SyriaCarter details shift in U.S. ISIS strategy

Published 28 October 2015

Speaking before the Senate Armed Services Committee, Secretary of Defense Ashton Carter said that the U.S. military will intensify airstrikes and may carry out unilateral ground raids as it steps up its campaign against Islamic State. The shift in U.S. policy comes after the administration had concluded that the previous approach, which was based on equipping and training carefully vetted moderate Syrian rebels, has failed. Carter said similar missions were likely as U.S. forces adapted to the fight in Syria and Iraq.

Speaking before the Senate Armed Services Committee, Secretary of Defense Ashton Carter said that the U.S. military will intensify airstrikes and may carry out unilateral ground raids as it steps up its campaign against Islamic State.
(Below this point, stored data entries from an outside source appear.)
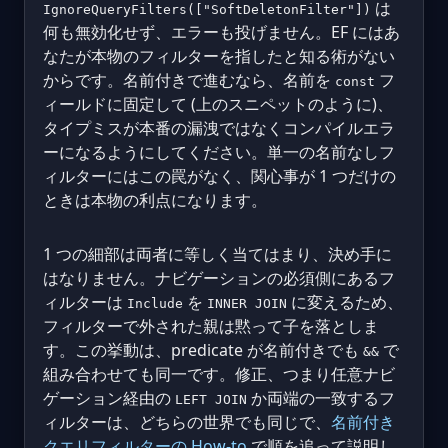
は
IgnoreQueryFilters(["SoftDeletonFilter"])
何も無効化せず、エラーも投げません。EF にはあ
なたが本物のフィルターを指したと知る術がない
からです。名前付きで進むなら、名前を
フ
const
ィールドに固定して (上のスニペットのように)、
タイプミスが本番の漏洩ではなくコンパイルエラ
ーになるようにしてください。単一の名前なしフ
ィルターにはこの罠がなく、関心事が 1 つだけの
ときは本物の利点になります。
1 つの細部は両者に等しく当てはまり、決め手に
はなりません。ナビゲーションの必須側にあるフ
ィルターは
を
に変えるため、
Include
INNER JOIN
フィルターで外された親は黙って子を落としま
す。この挙動は、predicate が名前付きでも
で
&&
組み合わせても同一です。修正、つまり任意ナビ
ゲーション経由の
か両端の一致するフ
LEFT JOIN
ィルターは、どちらの世界でも同じで、
名前付き
クエリフィルターの How-to
で順を追って説明し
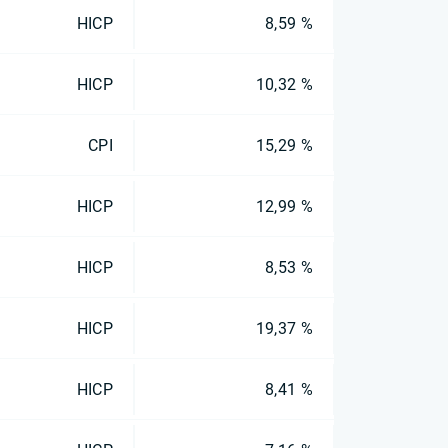
HICP
8,59 %
HICP
10,32 %
CPI
15,29 %
HICP
12,99 %
HICP
8,53 %
HICP
19,37 %
HICP
8,41 %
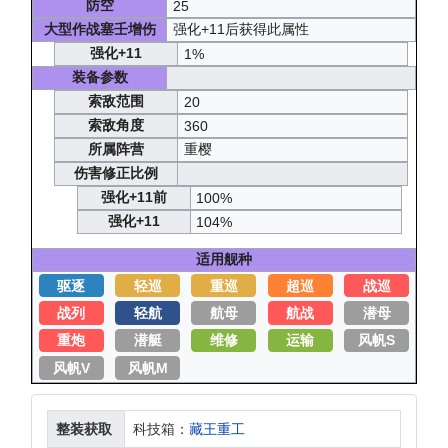
防空
25
大型作战塞壬增伤
强化+11后获得此属性
强化+11
1%
装备参数
索敌范围
20
索敌角度
360
所属阵营
重樱
伤害修正比例
强化+11前
100%
强化+11
104%
适用舰种
驱逐
轻巡
重巡
超巡
战巡
战列
轻航
航母
航战
潜母
重炮
潜艇
维修
运输
风帆S
风帆V
风帆M
整装获取
科技箱：
藏王重工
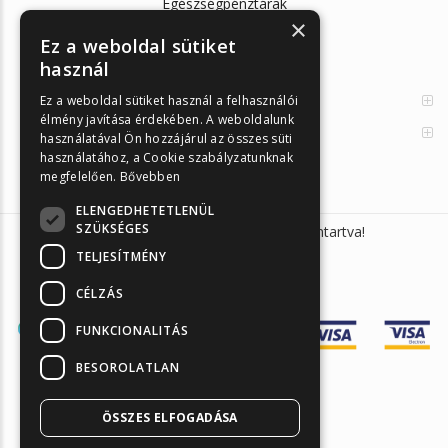
Egészségpénztárak
×
Cikkek
Ez a weboldal sütiket
használ
Az Önellenörző Tesztek
Enzimes béldaganatszűrés
Ez a weboldal sütiket használ a felhasználói
élmény javítása érdekében. A weboldalunk
Orvosi információk
használatával Ön hozzájárul az összes süti
használatához, a Cookie szabályzatunknak
megfelelően.
Bővebben
ELENGEDHETETLENÜL
SZÜKSÉGES
Sunmed Kft. 2026 © Minden jog fenntartva!
TELJESÍTMÉNY
CÉLZÁS
FUNKCIONALITÁS
BESOROLATLAN
ÖSSZES ELFOGADÁSA
Árukereső.hu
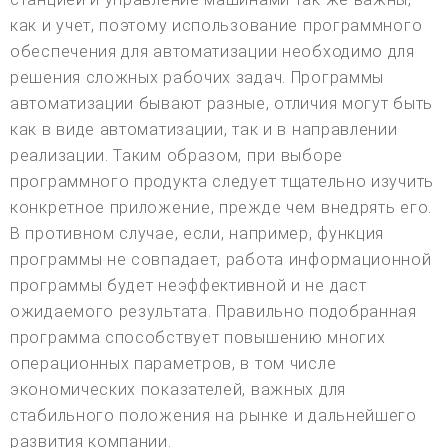
как и учет, поэтому использование программного
обеспечения для автоматизации необходимо для
решения сложных рабочих задач. Программы
автоматизации бывают разные, отличия могут быть
как в виде автоматизации, так и в направлении
реализации. Таким образом, при выборе
программного продукта следует тщательно изучить
конкретное приложение, прежде чем внедрять его.
В противном случае, если, например, функция
программы не совпадает, работа информационной
программы будет неэффективной и не даст
ожидаемого результата. Правильно подобранная
программа способствует повышению многих
операционных параметров, в том числе
экономических показателей, важных для
стабильного положения на рынке и дальнейшего
развития компании.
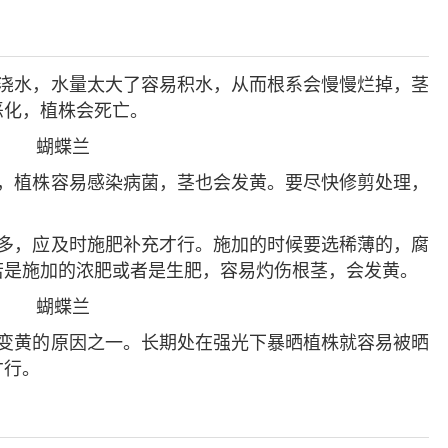
繁浇水，水量太大了容易积水，从而根系会慢慢烂掉，茎
恶化，植株会死亡。
适，植株容易感染病菌，茎也会发黄。要尽快修剪处理，
较多，应及时施肥补充才行。施加的时候要选稀薄的，腐
若是施加的浓肥或者是生肥，容易灼伤根茎，会发黄。
部变黄的原因之一。长期处在强光下暴晒植株就容易被晒
才行。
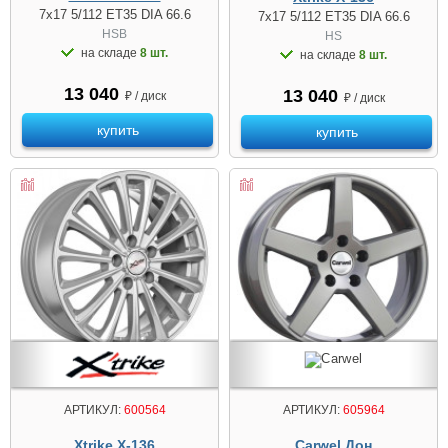
7x17 5/112 ET35 DIA 66.6
7x17 5/112 ET35 DIA 66.6
HSB
HS
на складе
8 шт.
на складе
8 шт.
13 040
13 040
₽ / диск
₽ / диск
купить
купить
АРТИКУЛ:
600564
АРТИКУЛ:
605964
Xtrike X-136
Carwel Дон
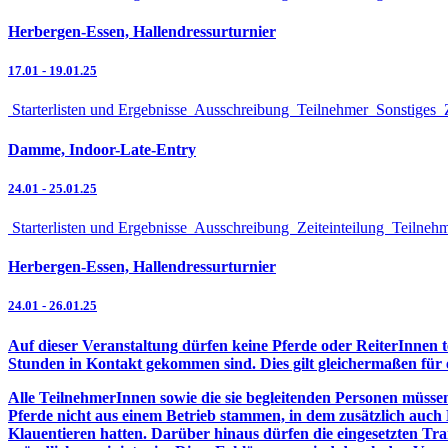
Herbergen-Essen, Hallendressurturnier
17.01
-
19.01.25
Starterlisten und Ergebnisse
Ausschreibung
Teilnehmer
Sonstiges
Z
Damme, Indoor-Late-Entry
24.01
-
25.01.25
Starterlisten und Ergebnisse
Ausschreibung
Zeiteinteilung
Teilneh
Herbergen-Essen, Hallendressurturnier
24.01
-
26.01.25
Auf dieser Veranstaltung dürfen keine Pferde oder ReiterInnen t
Stunden in Kontakt gekommen sind. Dies gilt gleichermaßen für 
Alle TeilnehmerInnen sowie die sie begleitenden Personen müssen 
Pferde nicht aus einem Betrieb stammen, in dem zusätzlich auch
Klauentieren hatten. Darüber hinaus dürfen die eingesetzten Tr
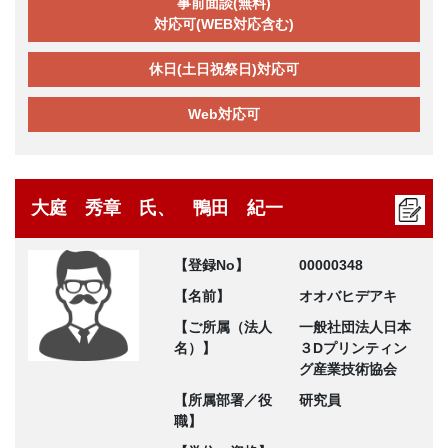
事前面談(無料)
対応可(WEB対応含む)
休日(土日祝祭日)対応可
Web対応可
大庭 秀章 氏、 鴨田 紀一
【登録No】
00000348
【名前】
オオバヒデアキ
【ご所属（法人
一般社団法人日本
名）】
３Dプリンティン
グ産業技術協会
【所属部署／役
研究員
職】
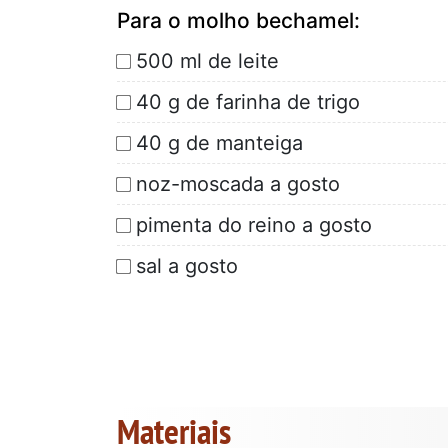
Para o molho bechamel:
500 ml de leite
40 g de farinha de trigo
40 g de manteiga
noz-moscada a gosto
pimenta do reino a gosto
sal a gosto
Materiais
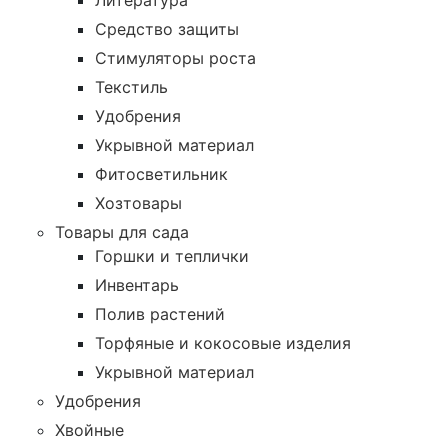
Литература
Средство защиты
Стимуляторы роста
Текстиль
Удобрения
Укрывной материал
Фитосветильник
Хозтовары
Товары для сада
Горшки и теплички
Инвентарь
Полив растений
Торфяные и кокосовые изделия
Укрывной материал
Удобрения
Хвойные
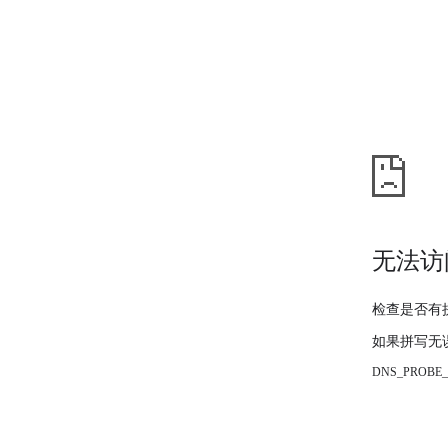
无法访
检查是否有
如果拼写无
DNS_PROBE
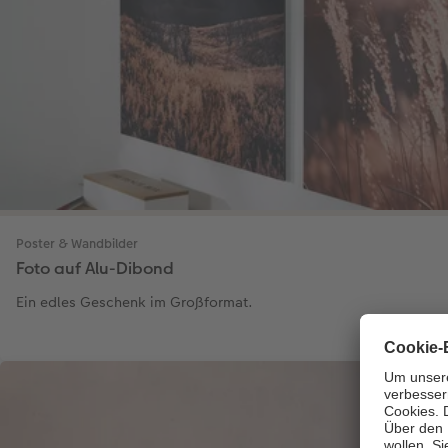
Poster & Wandbilder
Foto auf Alu-Dibond
Ein edles Geschenk im Großformat.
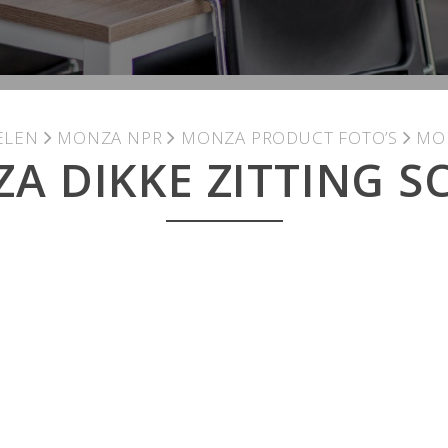
ELEN
MONZA NPR
MONZA PRODUCT FOTO’S
MON
A DIKKE ZITTING S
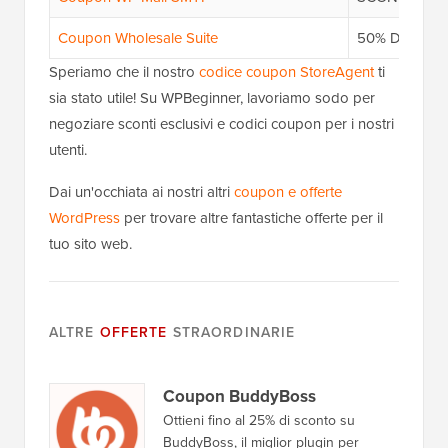
Coupon Wholesale Suite
50% DI SCO
Speriamo che il nostro
codice coupon StoreAgent
ti
sia stato utile! Su WPBeginner, lavoriamo sodo per
negoziare sconti esclusivi e codici coupon per i nostri
utenti.
Dai un'occhiata ai nostri altri
coupon e offerte
WordPress
per trovare altre fantastiche offerte per il
tuo sito web.
ALTRE
OFFERTE
STRAORDINARIE
Coupon BuddyBoss
Ottieni fino al 25% di sconto su
BuddyBoss, il miglior plugin per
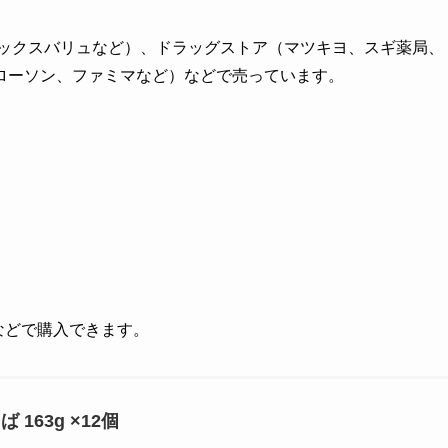
マックスバリュなど）、ドラッグストア（マツキヨ、スギ薬局、
ローソン、ファミマなど）などで売っています。
グなどで購入できます。
 163g ×12個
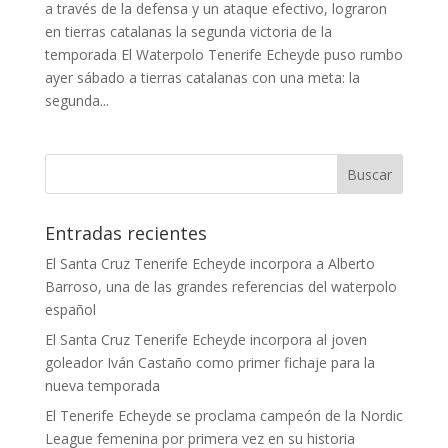
a través de la defensa y un ataque efectivo, lograron
en tierras catalanas la segunda victoria de la
temporada El Waterpolo Tenerife Echeyde puso rumbo
ayer sábado a tierras catalanas con una meta: la
segunda...
Entradas recientes
El Santa Cruz Tenerife Echeyde incorpora a Alberto
Barroso, una de las grandes referencias del waterpolo
español
El Santa Cruz Tenerife Echeyde incorpora al joven
goleador Iván Castaño como primer fichaje para la
nueva temporada
El Tenerife Echeyde se proclama campeón de la Nordic
League femenina por primera vez en su historia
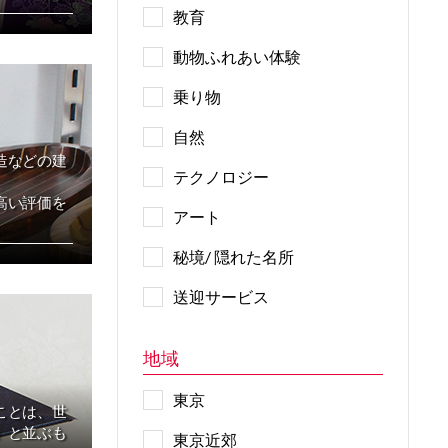
教育
動物ふれあい体験
乗り物
自然
造などの建
テクノロジー
高い評価を
アート
秘境/ 隠れた名所
送迎サービス
地域
東京
ことは、世
」と並ぶも
東京近郊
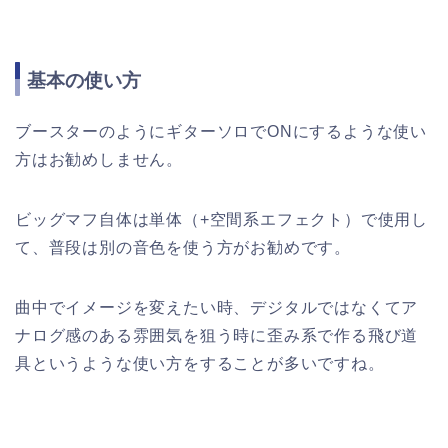
基本の使い方
ブースターのようにギターソロでONにするような使い
方はお勧めしません。
ビッグマフ自体は単体（+空間系エフェクト）で使用し
て、普段は別の音色を使う方がお勧めです。
曲中でイメージを変えたい時、デジタルではなくてア
ナログ感のある雰囲気を狙う時に歪み系で作る飛び道
具というような使い方をすることが多いですね。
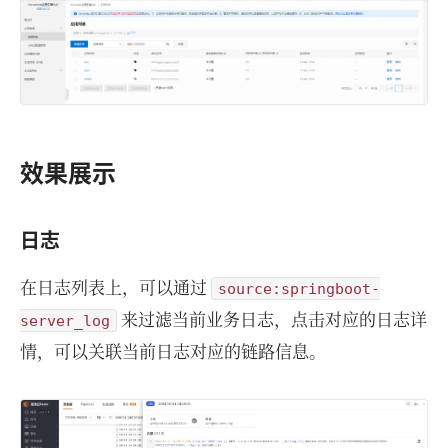
效果展示
日志
在日志列表上，可以通过
source:springboot-
⁠ 来过滤当前业务日志，点击对应的日志详
server_log
情，可以关联当前日志对应的链路信息。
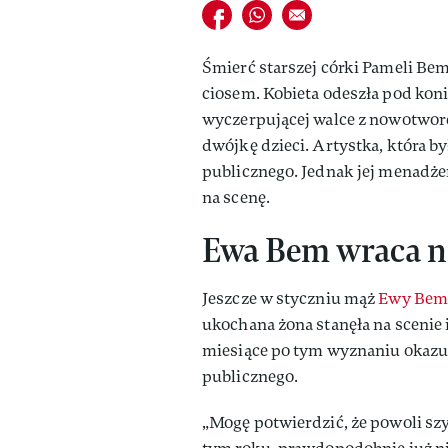
Udostępnij na facebook
Udostępnij na whatsapp
E-mail do przyjaciela
Śmierć starszej córki Pameli Be
ciosem. Kobieta odeszła pod koni
wyczerpującej walce z nowotworem
dwójkę dzieci. Artystka, która by
publicznego. Jednak jej menadże
na scenę.
Ewa Bem wraca na
Jeszcze w styczniu mąż
Ewy Be
ukochana żona stanęła na scenie 
miesiące po tym wyznaniu okazuje
publicznego.
„Mogę potwierdzić, że powoli sz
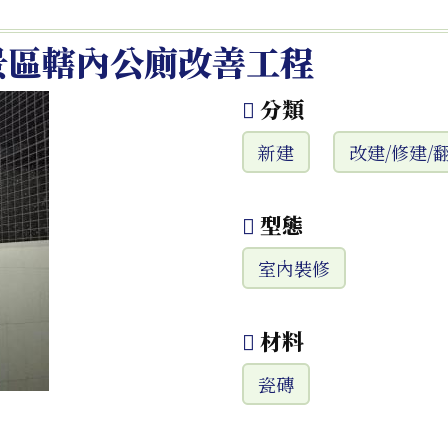
景區轄內公廁改善工程
分類
新建
改建/修建/
型態
室內裝修
材料
瓷磚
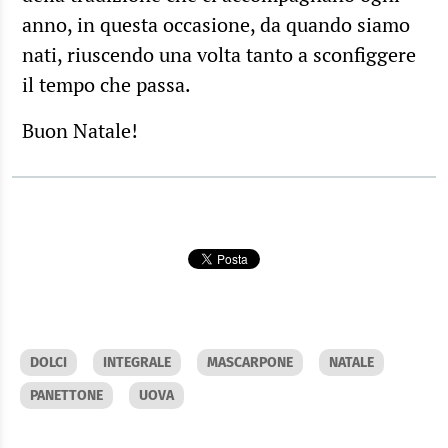
anno, in questa occasione, da quando siamo
nati, riuscendo una volta tanto a sconfiggere
il tempo che passa.
Buon Natale!
DOLCI
INTEGRALE
MASCARPONE
NATALE
PANETTONE
UOVA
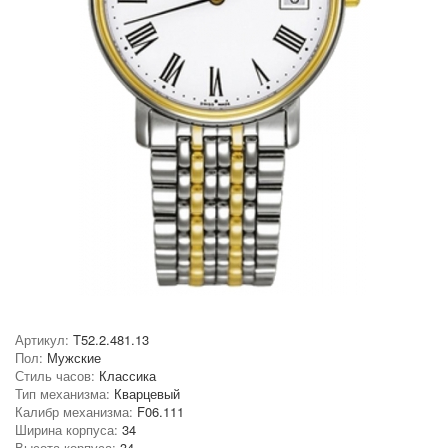
Артикул:
T52.2.481.13
Пол:
Мужские
Стиль часов:
Классика
Тип механизма:
Кварцевый
Калибр механизма:
F06.111
Ширина корпуса:
34
Высота корпуса:
34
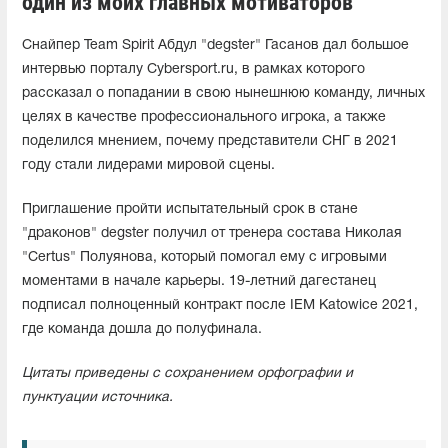
один из моих главных мотиваторов"
Снайпер Team Spirit Абдул "degster" Гасанов дал большое
интервью порталу Cybersport.ru, в рамках которого
рассказал о попадании в свою нынешнюю команду, личных
целях в качестве профессионального игрока, а также
поделился мнением, почему представители СНГ в 2021
году стали лидерами мировой сцены.
Приглашение пройти испытательный срок в стане
"драконов" degster получил от тренера состава Николая
"Certus" Полуянова, который помогал ему с игровыми
моментами в начале карьеры. 19-летний дагестанец
подписал полноценный контракт после IEM Katowice 2021,
где команда дошла до полуфинала.
Цитаты приведены с сохранением орфографии и
пунктуации источника.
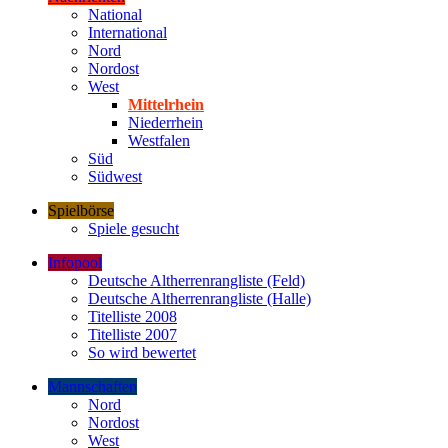
National
International
Nord
Nordost
West
Mittelrhein
Niederrhein
Westfalen
Süd
Südwest
Spielbörse
Spiele gesucht
Infopool
Deutsche Altherrenrangliste (Feld)
Deutsche Altherrenrangliste (Halle)
Titelliste 2008
Titelliste 2007
So wird bewertet
Mannschaften
Nord
Nordost
West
The shift in U.S. policy comes after the administration had concluded that the previous approach, which was based on equipping and training carefully vetted moderate Syrian rebels, has failed.

Carter said similar missions were likely as U.S. forces adapted to the fight in Syria and Iraq.

“We won’t hold back from supporting capable partners in opportunistic attacks against Isil [ISIS] or conducting such missions directly, whether by strikes from the air or direct action on the ground,” Carter said.

NBC News reports that Carter did not say under what circumstances the United States might conduct more ground operations, but added: “Once we locate them, no target is beyond our reach.”

Carter testified before the Senate armed services committee alongside Marine Gen Joseph Dunford, chairman of the Joint Chiefs of Staff.

With U.S. efforts to defeat ISIS stalling, Carter outlined a revamped U.S. approach to battling ISIS, an approach which points toward deeper U.S. military involvement in both Syria and Iraq. Defense officials indicated that the among the options being considered are close-air support for Iraqi ground forces with Apache helicopters or other aircraft, and embedding U.S. military advisers with smaller Iraqi units, bringing American troops closer to the frontlines.

Carter said that in Syria, the United States will support moderate Syrian rebels who have made territorial gains fighting ISIS near Raqqa. “In the new train-and-equip effort that we described today, we will look to identify and then support capable and motivated forces on Syrian territory that are willing to take on [ISIS],” Carter said. “We have identified some of them already. And the new approach is to enable them, train them and equip them, rather than trying to create such forces anew, which was the previous approach.”

Carter said that in Iraq, the United States is willing to provide more firepower and other support if the Iraqi government can create a motivated force that includes ethnic Sunnis.

“We’ve given the Iraqi government two battalions worth of equipment for mobilizing Sunni tribal forces … If local Sunni forces aren’t sufficiently equipped, regularly paid and empowered as co-equal members of the Iraqi security forces, Isil’s defeats in Anbar will only be temporary,” Carter said.